◆ **Page extract**
========

In 194, at a time of uncertainty over the succession of power at Rome, Abgar VIII (commonly called “the Great”) took an independent line; in the company of the king of Adiabene, he laid siege to Nisibis. Soon, however, “Abgar, king of the Persians” (Life of Severus 18.1) was worsted by Septimus Severus. The Romans first appointed a procurator in Osrhoene; then Abgar returned to his throne. The position had now changed, though imperceptibly, for Rome had established a firm control of western Mesopotamia. When the Parthians crossed the Tigris and besieged Nisibis, after the return of Severus to the west, Abgar withheld his support. He had adopted Roman names; and he identified himself with the Roman cause, giving his sons as hostages and offering the services of his archers. In return, after the defeat of the Parthians in 197-98, Osrhoene was declared a client state; and Rome recognized the status of Abgar as “king of kings.” He visited Rome some time after 204 and was accorded the most lavish reception given to a foreign potentate since the days of Nero.

For Edessa, however, the end of independence was near. Rome could no longer be content with indirect control of Osrhoene. Abgar Severus, successor of Abgar the Great, was seized and deposed by Caracalla, probably in 214, and Edessa was declared a colonia. Later rulers of the dynasty must have governed only in name; it appears that from 242 there was a Roman resident stationed in the city. The monarchy had ended. The last king of Edessa retired with his wife to Rome.

iii. Administration

The king of Edessa had certain prerogatives. He alone was entitled to wear a diadem with the tiara worn by noblemen, possibly also by the priests; he also carried a scepter. The local Syriac Chronicle (ed. Guidi, p. 3) describes him as residing in a “great and beautiful palace” (Syr. ʾapadnā; Parth. ap(p)adān, OPers. appadāna) “at the source of the springs” beside the pools of sacred fish (see below). After the flood of A.D. 201 it was rebuilt as a summer palace; a winter palace was then erected on the citadel mount nearby (where two columns still stand). After A.D. 88-89 the kings were buried in a great tomb tower reserved for them.

The regnal year of the king provided the official system of dating, side by side with that of Roman emperors. The king maintained personal control of the military force of the state and of taxation. Abgar the Great’s style of government was direct and paternalistic. He seems to have had his own confidants (Syr. šarrīrē), who included his secretary and keeper of the archives. He supervised personally the measures taken at the flood of 201; he forbade the building of booths near the river and ordered that artisans should not pass the night there in winter time.

The principal officer of the state after the king, the “second in the kingdom,” had the title of paṣgrībā (Parth. pasāgrīw). From the Syriac inscription on a column we learn that Queen Šalmath, wife of Abgar (the Great?), was daughter of a paṣgrībā (Segal, Edessa, pl. 29a and p. 19; his head possibly appears on a coin). The nobleman who governed the marches east of Edessa occupied by the semi-nomad ʿArab was called, both in Greek and Syriac, “governor of the ʿArab” (arabarchos). The nūhadrā (Parth. naxwadhār, noxadhār) was probably of lower rank. In the time of Abgar the Great, the nūhadrā evidently controlled the city administration. Order was maintained in the city by the gezīrāyē, a term possibly of Iranian origin. City officials included surveyors and other experts. The king himself housed the workmen employed on the upkeep of the royal buildings. In the royal archives were preserved records of private transactions as well as of matters of state; they had a high reputation for accuracy.

========

◆ **Supplied data**

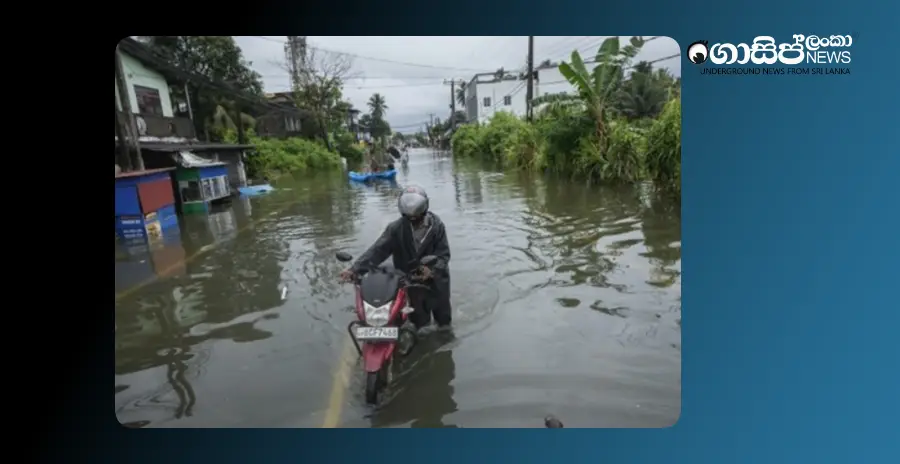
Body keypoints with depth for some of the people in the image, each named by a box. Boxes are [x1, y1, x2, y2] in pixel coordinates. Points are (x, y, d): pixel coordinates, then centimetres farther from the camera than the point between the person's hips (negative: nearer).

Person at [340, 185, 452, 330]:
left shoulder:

========

◆ **Exercise instructions**
#1 List every year or range of years given in the passage on Edessa, in the order they first appear.
#2 Answer these from the passage on Edessa:
(a) Whose company was Abgar VIII in when he besieged Nisibis?
(b) Which ruler deposed Abgar Severus, and in what year did this probably happen?
(c) What was the title of the principal officer of the state after the king?
#3 Pick up the passage on Edessa after its last sentence and keep writing it.

◆ **Outputs in order**
#1 194, 197-98, 204, 214, 242, 201, 88-89

#2
(a) The king of Adiabene
(b) Caracalla, probably in 214
(c) Paṣgrībā

#3
By Roman historians the term phylarch is applied to members of the Abgar dynasty; the city was divided into districts allocated to phylae or clans, each administered by an archon. The king ruled through a council of elders. A description of Edessan chiefs as “those who sit with bended knees” may reflect the Parthian practice by which nobles squatted at court, but the Syriac text is not certain (G. Phillips, The Doctrine of Addai the Apostle, London, 1876, p. 5; Syr. text, line 15). The nobles of Edessa—called “great men” or “free men”—lived in mansions in the vicinity of the palace. Artisans formed an important category of the population; there is evidence for slaves in the latest period of the kingdom.

Outside the city were villages and farms, dependent economically on the city-dwellers and paying taxes to the royal treasury. In the uncultivated area beyond, like the Tektek mountains east of Edessa, lived the ʿArab governed by the arabarchos. One of his functions was to protect them against the Beduins (Syr. Ṭayyāyē, after the Arab tribe Ṭayy).

iv. Social and Cultural Life; Religion

Edessa under the monarchy was influenced by the civilizations of both East and West. The titles of officials, like their political sympathies, were Iranian; town planning and architecture were largely Hellenistic. While female costume was similar to that in the West, men’s costume was distinctively Iranian. As in Parthia, elaborate headgear was a sign of rank. Edessan society was highly sophisticated. Clothes were heavily embroidered and gaily colored, and much jewelry was worn. The cave tombs outside the city walls were decorated with reliefs and mosaics. The royal summer palace had statues of the kings, and other statues still survive. There was a hippodrome and a winter bath. The Osrhoenians were celebrated for their archery, and we have a firsthand account of the skill at the sport of the son of Abgar the Great and of the philosopher Bardaiṣan (by Julius Africanus, ed. J. R. Vieillefond, Fragments des Cestes, Paris, 1932, pp. 49-50). The status of women was high, except in legal matters.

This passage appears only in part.